Extrait du document:
--
De tout ce faire l’arrière-garde fut signifiée, dont le comte d’Eu, le comte de Blois, le comte de Saint-Pol, le comte de Harecourt, le sire de Châtillon, le sire de Fère étoient chefs. Et là leva ce jour de-lez le comte de Blois, le jeune sire de Havreech bannière ; et fit le comte chevaliers, messire Thomas de Distre et messire Jacques de Havreech, bâtard. Il y ot fait ce jour, par le record et rapport des hérauts, quatre cent et soixante et sept chevaliers.

Adonc se départirent du roi, quand ils orent fait leur rapport, le sire de Cliçon, messire Jean de Vienne et messire Guillaume de Langres, et s’en vinrent en l’avant-garde, car ils en étoient. Assez tôt après fut développée l’oriflambe, laquelle messire Piètre de Villiers portoit ; et veulent aucuns gens dire, si comme on trouve anciennement escript, que on ne la vit oncques déployer sur chrétiens, fors que là ; et en fut grand’question sur ce voyage si on la développeroit ou non. Toutefois plusieurs raisons considérées, finalement il fut déterminé du déployer, pour la cause de ce que les Flamands tenoient opinion contraire du pape Clément, et se nommoient en créance Urbanistes : dont les François dirent qu’ils étoient incrédules et hors de foi. Ce fut la principale cause pourquoi elle fut apportée en Flandre et développée. Celle oriflambe est une digne bannière et enseigne ; et fut envoyée du ciel par grand mystère, et est en manière d’un gonfanon ; et est grand confort le jour à ceux qui la voient. Encore montra-t-elle là de ses vertus ; car toute la matinée il avoit fait si grand’bruine et si épaisse, que à peine pouvoit-on voir l’un l’autre ; mais si très tôt que le chevalier qui la portoit la développa et qu’il leva la lance contremont, celle bruine à une fois chey et se dérompit ; et fut le ciel aussi pur, aussi clair et l’air aussi net que on l’avoit point vu en devant de toute l’année[1], dont les seigneurs de France furent moult réjouis, quand ils virent ce beau jour venu, et ce soleil luire, et qu’ils purent voir au loin et autour d’eux, devant et derrière ; et se tinrent moult à reconfortés, et à bonne cause. Là étoit-ce grand’beauté de voir ces bannières, ces bassinets, ces belles armures, ces fers de lances clairs et appareillés, ces pennons et ces armoiries. Et se taisoient tous coys ni nul ne sonnoit mot, mais regardoient ceux qui devant étoient la grosse bataille des Flamands tout en une, qui approchoit durement ; et venoient le pas tous serrés, les plançons tout droits levés contremont ; et sembloient des hanstes[2] que ce fût un bois, tant y en avoit grand’multitude et grand’foison.


CHAPITRE CXCVII.
--
Matériel présenté:
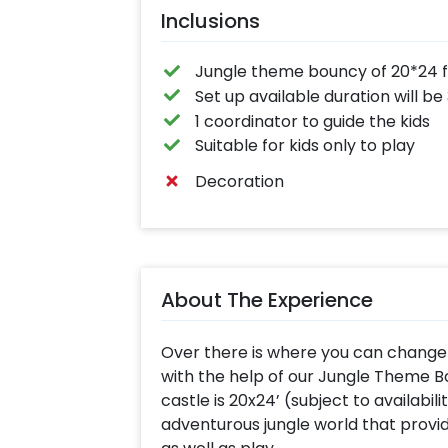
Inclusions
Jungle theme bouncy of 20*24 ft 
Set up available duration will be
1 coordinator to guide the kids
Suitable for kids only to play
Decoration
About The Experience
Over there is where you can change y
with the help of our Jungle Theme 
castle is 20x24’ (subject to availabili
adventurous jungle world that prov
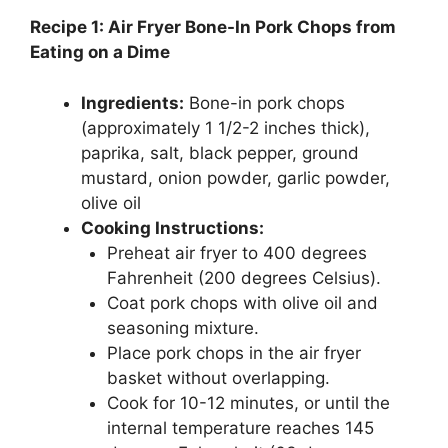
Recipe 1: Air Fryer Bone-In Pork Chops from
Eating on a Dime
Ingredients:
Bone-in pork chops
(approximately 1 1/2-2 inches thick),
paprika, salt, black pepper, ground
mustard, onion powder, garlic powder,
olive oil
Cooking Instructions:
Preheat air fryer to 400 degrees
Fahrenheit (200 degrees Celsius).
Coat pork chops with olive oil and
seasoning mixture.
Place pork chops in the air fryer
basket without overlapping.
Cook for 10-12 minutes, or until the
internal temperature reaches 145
--
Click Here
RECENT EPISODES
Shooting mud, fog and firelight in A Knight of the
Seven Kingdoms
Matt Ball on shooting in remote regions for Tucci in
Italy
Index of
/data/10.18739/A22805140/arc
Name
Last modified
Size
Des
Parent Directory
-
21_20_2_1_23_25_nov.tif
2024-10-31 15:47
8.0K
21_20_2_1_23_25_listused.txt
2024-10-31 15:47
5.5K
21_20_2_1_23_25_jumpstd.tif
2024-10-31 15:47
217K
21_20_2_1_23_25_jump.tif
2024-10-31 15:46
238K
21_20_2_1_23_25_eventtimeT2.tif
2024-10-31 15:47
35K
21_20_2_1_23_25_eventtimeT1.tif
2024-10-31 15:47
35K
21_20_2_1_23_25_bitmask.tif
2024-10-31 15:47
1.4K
--
Tâches à effectuer:
(1) Indiquez si chacune des affirmations suivantes est conforme à l'extrait de chronique, en répondant par oui ou par non et en citant exactement les mots décisifs du texte : (a) l'oriflamme était portée par messire Piètre de Villiers ; (b) selon les hérauts, quatre cent soixante-sept chevaliers furent faits ce jour-là ; (c) la bruine persista après le déploiement de l'oriflamme.
(2) Extrayez mot pour mot le passage de l'extrait de chronique commençant par « De tout ce faire » et se terminant par « et sept chevaliers. ».
(3) Résumez l'extrait de chronique en deux phrases.

Liste des solutions:
(1)
(a) Oui : « laquelle messire Piètre de Villiers portoit ».
(b) Oui : « Il y ot fait ce jour, par le record et rapport des hérauts, quatre cent et soixante et sept chevaliers ».
(c) Non : « celle bruine à une fois chey et se dérompit ».

(2)
De tout ce faire l’arrière-garde fut signifiée, dont le comte d’Eu, le comte de Blois, le comte de Saint-Pol, le comte de Harecourt, le sire de Châtillon, le sire de Fère étoient chefs. Et là leva ce jour de-lez le comte de Blois, le jeune sire de Havreech bannière ; et fit le comte chevaliers, messire Thomas de Distre et messire Jacques de Havreech, bâtard. Il y ot fait ce jour, par le record et rapport des hérauts, quatre cent et soixante et sept chevaliers.

(3) L'oriflamme, portée par messire Piètre de Villiers, fut déployée parce que les Flamands, qui s'opposaient au pape Clément et se disaient Urbanistes, étaient tenus par les Français pour incrédules et hors de foi. Dès qu'elle fut développée, l'épaisse bruine du matin se dissipa, au grand réconfort des seigneurs de France, qui regardaient en silence approcher la grosse bataille des Flamands, aux rangs serrés et aux plançons levés.